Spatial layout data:
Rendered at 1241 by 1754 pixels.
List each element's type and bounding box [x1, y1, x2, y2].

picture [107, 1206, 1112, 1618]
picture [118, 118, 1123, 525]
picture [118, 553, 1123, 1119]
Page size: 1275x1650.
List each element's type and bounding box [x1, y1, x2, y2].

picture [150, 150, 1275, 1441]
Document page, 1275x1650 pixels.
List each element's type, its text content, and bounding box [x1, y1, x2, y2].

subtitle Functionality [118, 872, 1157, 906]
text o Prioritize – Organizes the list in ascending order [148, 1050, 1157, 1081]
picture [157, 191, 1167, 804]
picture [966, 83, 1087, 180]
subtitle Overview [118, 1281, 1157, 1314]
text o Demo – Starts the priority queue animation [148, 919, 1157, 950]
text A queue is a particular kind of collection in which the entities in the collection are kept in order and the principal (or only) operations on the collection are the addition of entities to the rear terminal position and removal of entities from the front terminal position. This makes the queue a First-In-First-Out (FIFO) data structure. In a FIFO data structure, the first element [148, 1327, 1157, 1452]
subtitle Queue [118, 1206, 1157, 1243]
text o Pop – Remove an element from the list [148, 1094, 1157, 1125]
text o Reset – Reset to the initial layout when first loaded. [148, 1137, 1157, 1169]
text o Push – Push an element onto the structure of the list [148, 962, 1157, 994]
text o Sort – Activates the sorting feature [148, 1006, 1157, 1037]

### [PROBLEM DESCRIPTION]
Reproduce verbatim the lines of the records from the one containing "Document page, 1275x1650 pixels." through the one containing "text o Demo", inclusive.

### [EXPECTED ANSWER]
Document page, 1275x1650 pixels.
List each element's type, its text content, and bounding box [x1, y1, x2, y2].

subtitle Functionality [118, 872, 1157, 906]
text o Prioritize – Organizes the list in ascending order [148, 1050, 1157, 1081]
picture [157, 191, 1167, 804]
picture [966, 83, 1087, 180]
subtitle Overview [118, 1281, 1157, 1314]
text o Demo – Starts the priority queue animation [148, 919, 1157, 950]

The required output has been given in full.